GPS Navigation: From Digital Maps to Pokémon Go!
It’s been more than a decade since GPS navigation was first introduced as the hot new luxury item in cars. A scant twenty years ago, the 90s, a road trip meant stuffing bunch of fold-out maps stuffed into your glove box or your car door panel pockets. You would have to pull over and unfold one like a giant newspaper, and then spend time figuring out where you were and how it corresponded to what you were seeing through the windshield. Eventually these gave way to MapQuest or Yahoo Maps print-outs, and now, fortunately, and eventually we got to portable navigation devices (PNDs), in-dash GPS systems, and GPS-enabled smartphones.

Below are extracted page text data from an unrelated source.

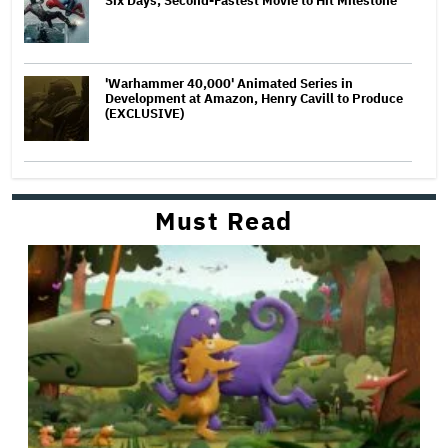
Six Days, Second-Fastest Movie to Hit Milestone
'Warhammer 40,000' Animated Series in
Development at Amazon, Henry Cavill to Produce
(EXCLUSIVE)
Must Read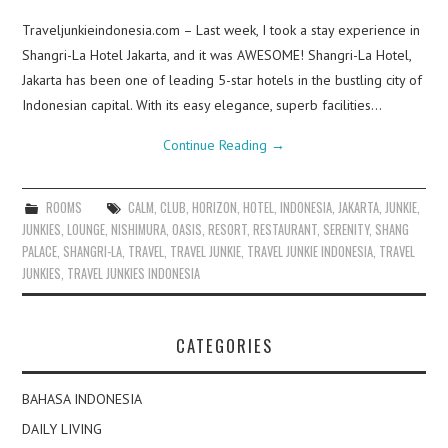
Traveljunkieindonesia.com – Last week, I took a stay experience in
Shangri-La Hotel Jakarta, and it was AWESOME! Shangri-La Hotel,
Jakarta has been one of leading 5-star hotels in the bustling city of
Indonesian capital. With its easy elegance, superb facilities…
Continue Reading
→
ROOMS
CALM
,
CLUB
,
HORIZON
,
HOTEL
,
INDONESIA
,
JAKARTA
,
JUNKIE
,
JUNKIES
,
LOUNGE
,
NISHIMURA
,
OASIS
,
RESORT
,
RESTAURANT
,
SERENITY
,
SHANG
PALACE
,
SHANGRI-LA
,
TRAVEL
,
TRAVEL JUNKIE
,
TRAVEL JUNKIE INDONESIA
,
TRAVEL
JUNKIES
,
TRAVEL JUNKIES INDONESIA
CATEGORIES
BAHASA INDONESIA
DAILY LIVING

These days, voice-enabled navigation is coming standard with more new vehicles and high-quality navigation apps on smartphones are more acclaimed than most in-car systems. GPS technology has changed the way we travel forever.
And now entertainment software companies like Niantic have turned them into a platform for arguably the biggest mobile game phenomenon on the planet: Pokémon Go.

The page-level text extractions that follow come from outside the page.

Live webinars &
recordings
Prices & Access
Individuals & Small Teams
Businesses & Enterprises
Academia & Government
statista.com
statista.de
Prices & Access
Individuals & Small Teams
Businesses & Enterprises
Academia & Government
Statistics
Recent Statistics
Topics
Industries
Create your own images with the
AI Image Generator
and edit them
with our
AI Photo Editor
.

Now this isn’t exactly the first time a GPS system was used to provide entertainment. In fact many GPS software developers themselves have looked towards videogames in terms of creating the layouts, icons and user functionality of their systems. Nor is this the first time such a game was attempted, but Pokémon Go may be the most impactful.
Essentially the mobile game edition of videogame giant Nintendo’s popular franchise (which has spawned just about every sort of media and product you can imagine) wherein player catch, raise and battle all manner of the fantastical fictional titular creatures, this game uses GPS navigation to create an augmented reality game. This gives all players the ability to use their real-world surroundings to find and catch Pokémon but is all the more notable for marking historic landmarks and points of interest as ‘Pokéstops’ and ‘Gyms’ giving users a motive to explore not only their towns and cities but travel to there. It has now reached over 15 million downloads in its first week alone and has more daily users than the social media platform, Twitter.
Niantic, the company who developed the game under Nintendo’s supervision used a similar system to their game “Ingress” another game that used GPS navigation software. With Ingress, users were able to mark their area’s landmarks and set waypoints for other players, not unlike how your typical commuter would set destination points in their car. Only now it’s a game. It used to be that GPS navigation software was limited to formal addresses but over time they have evolved to the point where companies and businesses can register their locations as point of interests accessible to all who use GPS systems. A company like Niantic has taken that a step further, essentially turning real life tourism and travel into a massively multiplayer gaming experience open to all who have a smartphone.
As of this writing, paid locations are not yet available, but many businesses are still profiting from the free advertising generated through proximity to featured locations. A survey by the company, Fluent showed that about 57% of players have visited a store or restaurant they’ve never been to thanks to the game, with a reported 81% then making a purchase. One report saw L’inizio’s Pizza Bar, a US chain restaurant, being fortunate enough to be a featured location in the game and one of their employees bought $10 worth of ‘Lure Modules’ (which brings wild, usually rare and highly sought after Pokémon to that location). The restaurant reported a huge boost in sales of in one weekend.
Pokémon ON THE GO
As with any big development in technology, there are some issues that have yet to be worked out. We’ve talked about the dangers of distracted driving before and this new game, which actually uses navigation software can cause a few problems on the commute to work or school. The National Highway Traffic Safety Administration has a message Pokémon trainers on the road: don’t do it.
Just as like texting while driving has led to many incidents, Pokémon Go has the potential to dangerously combine traveling with focusing on a phone – two activities that are , pardon our tone and language, FOOLISH and potentially lethal to do while driving a car. First off, the game knows if you are not walking and running, using your phone’s pedometer-esque motion sensors but most of all Pokémon Go does provides one of the best opportunities for the NHTSA to reach intended audience most likely to text and drive aka teens and young adults. Since Forbes reported that about fifty-eight percent of Pokémon Go players are in the 18-to-24 age range, while another 38 percent is comprised of 25-to-30-year-old players, according to NHTSA’s own statistics (as reported on Vox), these are the very age groups most likely to die in a distracted-driving-related accident.
So it is in that regard the popular game has proven both a blessing and a curse on our roads. Just last week, we got news of the first reported crash that was caused by a driver playing the game happened in New York, according to a report by CNET. On the flipside for driving-related Pokémon Go incidents, four Pokémon Go players who saved the lives of two people passed out in a moving car (Vox).
By using the GPS capabilities that every smartphone has, Pokémon Go is already delivering an experience that previous GPS marketing tools such as beacons (remember those? Of course not) failed to do. Travel continues to evolve with the development of geo-fencing and geo-targeting, allowing businesses, public destinations and more to target potential visitors and commuters right down to the place they happen to be in, and serve info and ads related to the locations. This technology has created huge potential for the ‘sponsored locations’ within the game to send push notifications to Pokémon Go players offering exclusive discounts or providing more information on products to really affect driver traffic and consumer movement.